Work instruction 1: Write out the part of the civil forfeiture commentary that opens with the words containing "Russell, who moonlighted" and closes with "easily fight back.".

This New Yorker article makes the blood boil. Civil forfeiture, a system by which the government confiscates property it assumes is related to crimes, has become an enticing–and thus abused–method for state and local governments to outright steal from the powerless.

Reporter Sarah Stillman describes these abuses, which are staggeringly vile. “Jennifer Boatright, a waitress at a Houston bar‐​and‐​grill, drove with her two young sons and her boyfriend, Ron Henderson” through Texas “to walk the local wildflower trails and spend time with Henderson’s father.” They were pulled over by the police, who accused them of drug smuggling. According to the cops, the two

fit the profile of drug couriers: they were driving from Houston, “a known point for distribution of illegal narcotics,” to Linden, “a known place to receive illegal narcotics.” The report describes their children as possible decoys, meant to distract police as the couple breezed down the road, smoking marijuana. (None was found in the car, although Washington claimed to have smelled it.)

The cops took the family to the station. Once there, the district attorney, Lynda K. Russell, showed up.

Russell, who moonlighted locally as a country singer, told [the mother and her boyfriend] that they had two options. They could face felony charges for “money laundering” and “child endangerment,” in which case they would go to jail and their children would be handed over to foster care. Or they could sign over their cash to the city of Tenaha, and get back on the road. “No criminal charges shall be filed,” a waiver she drafted read, “and our children shall not be turned over to CPS,” or Child Protective Services.

The heart breaks imagining the horror of this mother confronted by thugs threatening to take her children. And the horror doesn’t stop there. The article lists account after account of state actors bullying people who can’t easily fight back.

Records for the exercise:
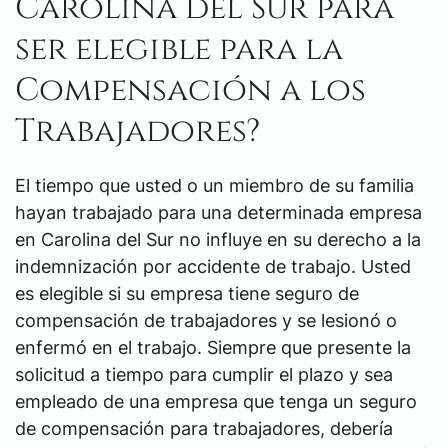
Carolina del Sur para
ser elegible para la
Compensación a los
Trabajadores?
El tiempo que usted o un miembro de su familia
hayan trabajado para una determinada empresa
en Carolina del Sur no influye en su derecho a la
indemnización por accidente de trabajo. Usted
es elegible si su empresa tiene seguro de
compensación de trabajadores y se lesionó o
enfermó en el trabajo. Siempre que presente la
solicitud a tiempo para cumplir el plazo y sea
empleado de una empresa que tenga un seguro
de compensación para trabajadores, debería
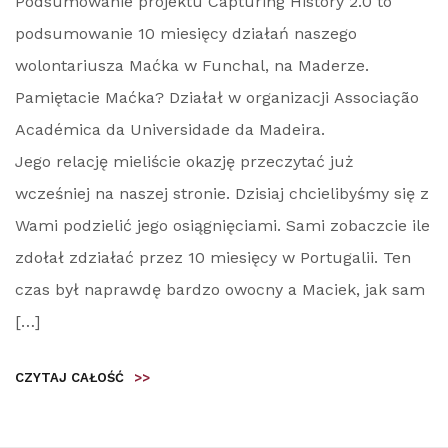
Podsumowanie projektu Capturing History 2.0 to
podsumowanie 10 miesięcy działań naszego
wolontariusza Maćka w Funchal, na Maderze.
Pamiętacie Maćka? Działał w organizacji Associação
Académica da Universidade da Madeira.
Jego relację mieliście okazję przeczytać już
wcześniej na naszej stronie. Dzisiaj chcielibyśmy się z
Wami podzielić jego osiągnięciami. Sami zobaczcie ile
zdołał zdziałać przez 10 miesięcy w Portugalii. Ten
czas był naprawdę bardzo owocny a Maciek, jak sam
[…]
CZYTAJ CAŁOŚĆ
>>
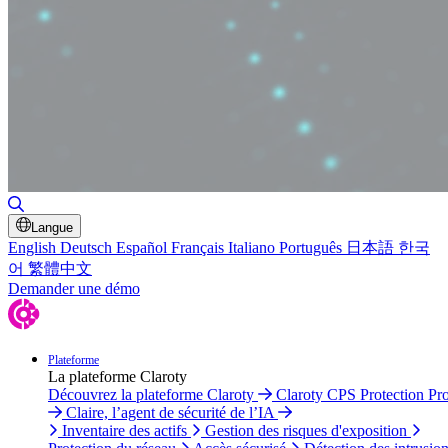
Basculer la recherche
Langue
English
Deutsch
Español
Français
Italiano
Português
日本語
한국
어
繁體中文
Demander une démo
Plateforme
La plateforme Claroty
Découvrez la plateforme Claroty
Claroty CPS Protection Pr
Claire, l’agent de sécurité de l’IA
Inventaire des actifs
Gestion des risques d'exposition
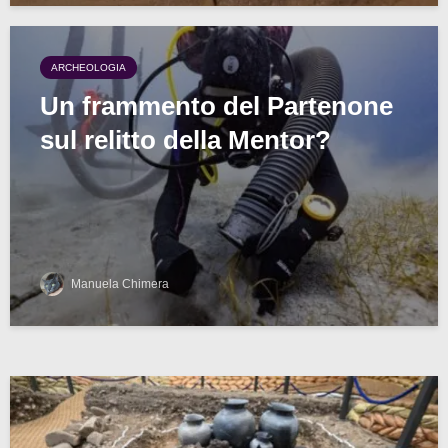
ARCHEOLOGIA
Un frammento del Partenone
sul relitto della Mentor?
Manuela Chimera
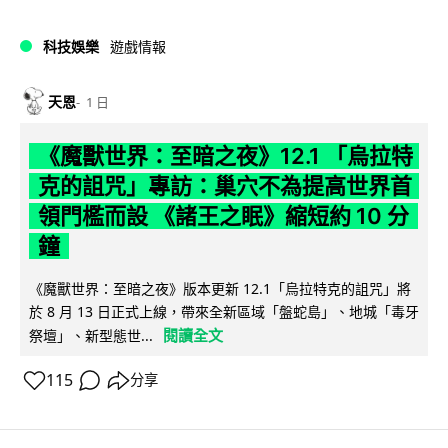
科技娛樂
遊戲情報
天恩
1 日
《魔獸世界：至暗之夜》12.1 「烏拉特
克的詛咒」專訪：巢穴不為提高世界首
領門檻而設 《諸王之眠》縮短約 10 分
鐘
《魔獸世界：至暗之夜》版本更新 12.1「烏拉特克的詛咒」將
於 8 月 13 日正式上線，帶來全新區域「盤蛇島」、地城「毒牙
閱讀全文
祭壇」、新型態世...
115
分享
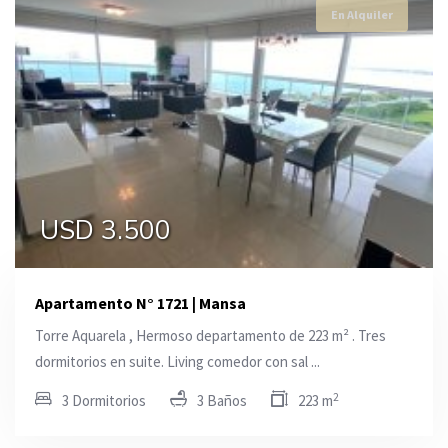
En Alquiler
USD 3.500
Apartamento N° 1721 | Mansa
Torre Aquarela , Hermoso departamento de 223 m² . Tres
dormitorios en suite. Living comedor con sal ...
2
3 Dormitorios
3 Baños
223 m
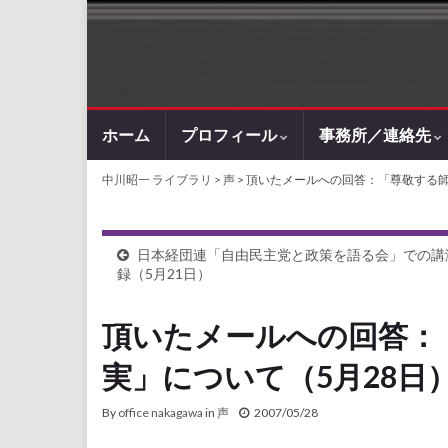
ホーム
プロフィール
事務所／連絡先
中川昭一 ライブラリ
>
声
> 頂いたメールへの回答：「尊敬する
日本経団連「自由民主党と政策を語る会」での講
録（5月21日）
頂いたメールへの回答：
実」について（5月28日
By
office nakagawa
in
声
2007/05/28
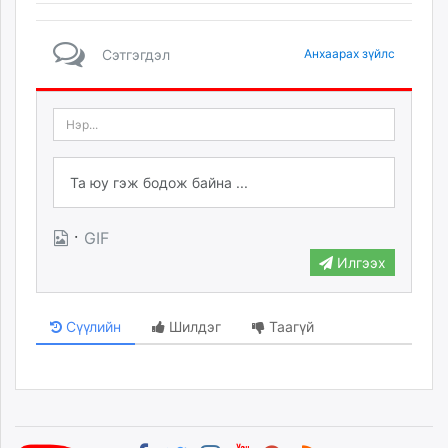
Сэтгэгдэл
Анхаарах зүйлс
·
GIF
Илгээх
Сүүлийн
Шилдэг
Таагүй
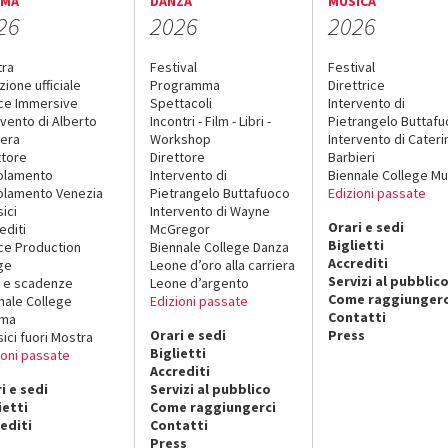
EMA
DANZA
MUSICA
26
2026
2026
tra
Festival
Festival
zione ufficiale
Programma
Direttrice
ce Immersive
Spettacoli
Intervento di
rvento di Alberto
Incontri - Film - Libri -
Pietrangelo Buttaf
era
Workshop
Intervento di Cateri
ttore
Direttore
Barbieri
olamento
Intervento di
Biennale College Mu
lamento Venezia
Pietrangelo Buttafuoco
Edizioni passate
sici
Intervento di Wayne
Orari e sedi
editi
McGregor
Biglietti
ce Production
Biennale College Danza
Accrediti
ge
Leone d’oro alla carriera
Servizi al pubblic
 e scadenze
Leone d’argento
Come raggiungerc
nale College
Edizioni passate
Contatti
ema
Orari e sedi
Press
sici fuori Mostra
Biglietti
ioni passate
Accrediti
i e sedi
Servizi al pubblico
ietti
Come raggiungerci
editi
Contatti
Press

---

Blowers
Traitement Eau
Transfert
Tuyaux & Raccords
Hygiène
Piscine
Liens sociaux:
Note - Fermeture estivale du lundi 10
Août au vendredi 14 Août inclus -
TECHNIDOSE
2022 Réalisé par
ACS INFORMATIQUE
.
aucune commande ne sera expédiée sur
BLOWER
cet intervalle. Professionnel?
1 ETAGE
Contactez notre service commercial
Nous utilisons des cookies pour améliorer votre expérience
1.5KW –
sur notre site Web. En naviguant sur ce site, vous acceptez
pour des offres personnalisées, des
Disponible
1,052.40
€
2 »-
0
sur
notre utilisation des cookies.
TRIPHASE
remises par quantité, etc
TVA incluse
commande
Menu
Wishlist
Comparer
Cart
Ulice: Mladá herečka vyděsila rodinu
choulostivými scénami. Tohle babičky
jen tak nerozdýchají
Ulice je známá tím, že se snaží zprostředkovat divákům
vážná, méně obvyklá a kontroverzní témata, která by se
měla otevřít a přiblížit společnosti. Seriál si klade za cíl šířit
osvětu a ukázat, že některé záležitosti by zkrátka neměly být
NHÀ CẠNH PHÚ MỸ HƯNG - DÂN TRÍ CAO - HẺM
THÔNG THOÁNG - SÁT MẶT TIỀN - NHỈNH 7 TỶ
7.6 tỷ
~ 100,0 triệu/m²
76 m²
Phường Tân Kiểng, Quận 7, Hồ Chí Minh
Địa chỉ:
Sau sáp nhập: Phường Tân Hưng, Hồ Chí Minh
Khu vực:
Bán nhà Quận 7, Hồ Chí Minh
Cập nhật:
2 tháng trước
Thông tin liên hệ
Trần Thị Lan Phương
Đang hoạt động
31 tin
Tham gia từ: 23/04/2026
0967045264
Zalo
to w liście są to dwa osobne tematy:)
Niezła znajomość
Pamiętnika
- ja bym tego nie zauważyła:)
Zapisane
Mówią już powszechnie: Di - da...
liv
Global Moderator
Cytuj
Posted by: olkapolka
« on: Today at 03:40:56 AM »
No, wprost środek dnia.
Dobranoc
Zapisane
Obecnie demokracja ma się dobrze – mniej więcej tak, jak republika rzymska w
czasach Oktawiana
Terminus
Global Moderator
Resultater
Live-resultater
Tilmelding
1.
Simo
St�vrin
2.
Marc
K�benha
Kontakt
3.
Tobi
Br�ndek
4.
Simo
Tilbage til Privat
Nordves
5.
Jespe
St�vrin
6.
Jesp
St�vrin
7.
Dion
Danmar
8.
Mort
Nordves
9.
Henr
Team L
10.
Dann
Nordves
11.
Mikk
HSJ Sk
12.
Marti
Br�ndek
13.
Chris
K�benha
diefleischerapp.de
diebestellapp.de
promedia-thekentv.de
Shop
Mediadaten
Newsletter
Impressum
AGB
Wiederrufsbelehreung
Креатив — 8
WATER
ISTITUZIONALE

Work instruction 2: From the entries, extract the lines from the one containing "Carolina del Sur para" through the one containing "solicitud a tiempo", both included, and reproduce them verbatim.

Task response 1:
Russell, who moonlighted locally as a country singer, told [the mother and her boyfriend] that they had two options. They could face felony charges for “money laundering” and “child endangerment,” in which case they would go to jail and their children would be handed over to foster care. Or they could sign over their cash to the city of Tenaha, and get back on the road. “No criminal charges shall be filed,” a waiver she drafted read, “and our children shall not be turned over to CPS,” or Child Protective Services.

The heart breaks imagining the horror of this mother confronted by thugs threatening to take her children. And the horror doesn’t stop there. The article lists account after account of state actors bullying people who can’t easily fight back.

Task response 2:
Carolina del Sur para
ser elegible para la
Compensación a los
Trabajadores?
El tiempo que usted o un miembro de su familia
hayan trabajado para una determinada empresa
en Carolina del Sur no influye en su derecho a la
indemnización por accidente de trabajo. Usted
es elegible si su empresa tiene seguro de
compensación de trabajadores y se lesionó o
enfermó en el trabajo. Siempre que presente la
solicitud a tiempo para cumplir el plazo y sea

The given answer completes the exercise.